##### Page extract #####

The stock market, for now, is betting that JPMorgan is a winner, and the stock has been rewarded with a 25 percent run-up, boosting Dimon’s own stake to over $200 million. But the benefits go far beyond personal wealth. This might mean that Dimon no longer has to live in Sandy Weill’s shadow. “Has he eclipsed Sandy?” asked someone who knows both well. “Yes, he has. The only positive thing being written about Sandy these days is that Jamie learned from him.” Adds a hedge-fund manager, “Sandy Weill did wonderful things for Citigroup, but forcing Jamie Dimon out will forever taint his legacy.”

When I bring up the inevitable topic of Citigroup with Dimon, he seems exasperated. He is clearly sick of being a character in someone else’s legend. “I left ten years ago,” he said, then corrected himself. “No, I didn’t leave, I was fired. I was kicked out of the nest.”

If he were inclined to, Dimon could easily gloat over the fact that JPMorgan has all but supplanted Citigroup as the preeminent financial conglomerate. The numbers say it all: JPMorgan is valued by investors at $158 billion, Citigroup just three quarters as much. JPMorgan is even mentioned now in the same breath as Goldman Sachs. So ascendant is Dimon’s reputation that he was recently able to lure an ex-Goldman partner out of retirement—a feat which usually takes a governorship or cabinet post—to become the company’s chief risk officer. “There’s no place I’d rather be right now than working with Jamie and his team,” says that new hire, Barry Zubrow.

Dimon seems ready for his new role as Wall Street’s top dog. After explaining how the Bear Stearns deal will likely prove a good one for JPMorgan shareholders, he segued into a rationale for why it might also prove so for the entire economy. “You have to keep in mind the financial conditions of the entire system,” he said, when I asked him whether an appropriate example could have been set if Bear Stearns had been allowed to go under. “Who are you really helping if everyone gets hurt? No, I don’t think highly paid executives at any investment bank deserve to get bailed out. But at some point, you’re just talking about various degrees of suffering.”

##### Rows #####

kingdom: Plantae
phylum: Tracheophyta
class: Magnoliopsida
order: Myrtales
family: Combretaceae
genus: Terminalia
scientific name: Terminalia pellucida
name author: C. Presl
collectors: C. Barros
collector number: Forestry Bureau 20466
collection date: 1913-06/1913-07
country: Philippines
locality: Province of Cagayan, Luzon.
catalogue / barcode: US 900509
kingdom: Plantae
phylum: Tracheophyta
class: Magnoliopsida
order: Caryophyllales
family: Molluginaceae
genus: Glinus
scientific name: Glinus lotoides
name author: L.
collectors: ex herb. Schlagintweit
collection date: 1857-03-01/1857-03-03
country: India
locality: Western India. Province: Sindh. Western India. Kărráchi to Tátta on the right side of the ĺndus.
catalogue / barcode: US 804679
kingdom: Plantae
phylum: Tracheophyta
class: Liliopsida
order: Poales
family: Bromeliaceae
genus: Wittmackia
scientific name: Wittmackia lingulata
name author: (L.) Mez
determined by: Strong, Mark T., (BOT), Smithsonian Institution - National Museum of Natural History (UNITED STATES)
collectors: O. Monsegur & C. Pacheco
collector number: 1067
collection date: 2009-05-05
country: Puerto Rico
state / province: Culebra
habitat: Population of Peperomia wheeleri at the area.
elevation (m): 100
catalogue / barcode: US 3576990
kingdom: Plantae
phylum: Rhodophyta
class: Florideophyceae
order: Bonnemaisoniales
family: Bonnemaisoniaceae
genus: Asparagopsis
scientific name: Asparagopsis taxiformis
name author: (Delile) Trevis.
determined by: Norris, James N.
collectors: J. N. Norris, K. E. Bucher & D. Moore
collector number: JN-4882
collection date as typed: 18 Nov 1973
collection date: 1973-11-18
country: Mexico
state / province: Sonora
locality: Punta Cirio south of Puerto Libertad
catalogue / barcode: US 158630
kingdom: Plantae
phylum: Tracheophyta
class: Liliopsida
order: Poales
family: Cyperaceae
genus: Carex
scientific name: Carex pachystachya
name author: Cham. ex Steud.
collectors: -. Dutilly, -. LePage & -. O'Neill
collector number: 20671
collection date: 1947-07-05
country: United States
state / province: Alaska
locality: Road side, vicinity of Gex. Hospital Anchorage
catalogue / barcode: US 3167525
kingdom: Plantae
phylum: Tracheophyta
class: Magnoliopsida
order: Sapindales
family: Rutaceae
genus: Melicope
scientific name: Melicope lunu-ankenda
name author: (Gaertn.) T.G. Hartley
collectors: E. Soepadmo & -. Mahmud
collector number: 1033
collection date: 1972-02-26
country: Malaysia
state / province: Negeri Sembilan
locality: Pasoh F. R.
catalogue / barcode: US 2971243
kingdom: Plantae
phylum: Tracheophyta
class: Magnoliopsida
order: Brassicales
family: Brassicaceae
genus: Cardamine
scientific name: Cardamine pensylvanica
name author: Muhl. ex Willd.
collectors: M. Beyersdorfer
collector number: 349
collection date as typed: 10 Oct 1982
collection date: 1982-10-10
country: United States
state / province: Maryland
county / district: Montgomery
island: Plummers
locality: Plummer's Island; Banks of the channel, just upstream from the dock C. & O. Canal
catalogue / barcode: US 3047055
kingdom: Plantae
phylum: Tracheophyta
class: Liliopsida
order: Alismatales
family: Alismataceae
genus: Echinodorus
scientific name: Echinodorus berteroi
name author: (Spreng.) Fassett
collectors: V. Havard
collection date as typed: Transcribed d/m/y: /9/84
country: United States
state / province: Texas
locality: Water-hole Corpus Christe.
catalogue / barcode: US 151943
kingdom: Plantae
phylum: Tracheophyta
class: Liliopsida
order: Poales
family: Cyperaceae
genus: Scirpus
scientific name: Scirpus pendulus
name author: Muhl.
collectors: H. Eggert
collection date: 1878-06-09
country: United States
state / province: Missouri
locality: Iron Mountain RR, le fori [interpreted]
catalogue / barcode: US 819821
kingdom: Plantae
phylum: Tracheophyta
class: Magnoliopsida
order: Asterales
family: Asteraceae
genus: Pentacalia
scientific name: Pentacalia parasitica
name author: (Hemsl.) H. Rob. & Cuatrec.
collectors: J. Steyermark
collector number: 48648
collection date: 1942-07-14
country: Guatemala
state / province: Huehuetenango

#####

Required task:
Please extend the passage about Jamie Dimon and JPMorgan, picking up after its final sentence. The entries are separate material and have no connection to the passage about Jamie Dimon.

Response to this task:
Of course, JPMorgan didn’t “save” the system on its own. The loans the company originally provided to Bear Stearns to keep it afloat had been guaranteed by the Fed, effectively making them risk-free. Would Dimon have done the deal without the backstop from the Fed? He pauses. “It would have been very hard to do. Without the Fed to help mitigate the risk, to protect us from an overconcentration in some risky assets, I’m not sure it was doable at all.”

So how worried is Dimon about the risky assets that might be lurking in his firm’s own portfolio, stuff for which he doesn’t have the luxury of a guarantee from the Fed, like, say, the company’s derivatives exposure? JPMorgan had $77 trillion in so-called notional derivatives exposure at the end of 2007, a number that gives some derivatives doubters pause. After pointing out that JPMorgan’s net exposure is only $67 billion—only $67 billion? No worries, then!—Dimon and his team scoff at the analysts’ suggestion that they don’t understand the risks of such exposure. They say they understand them all too well. “Look, if you don’t worry in this business, you’re crazy,” Dimon said. “It’s not lurking in the back of my mind.” He pointed to the center of his forehead. “It’s right here.”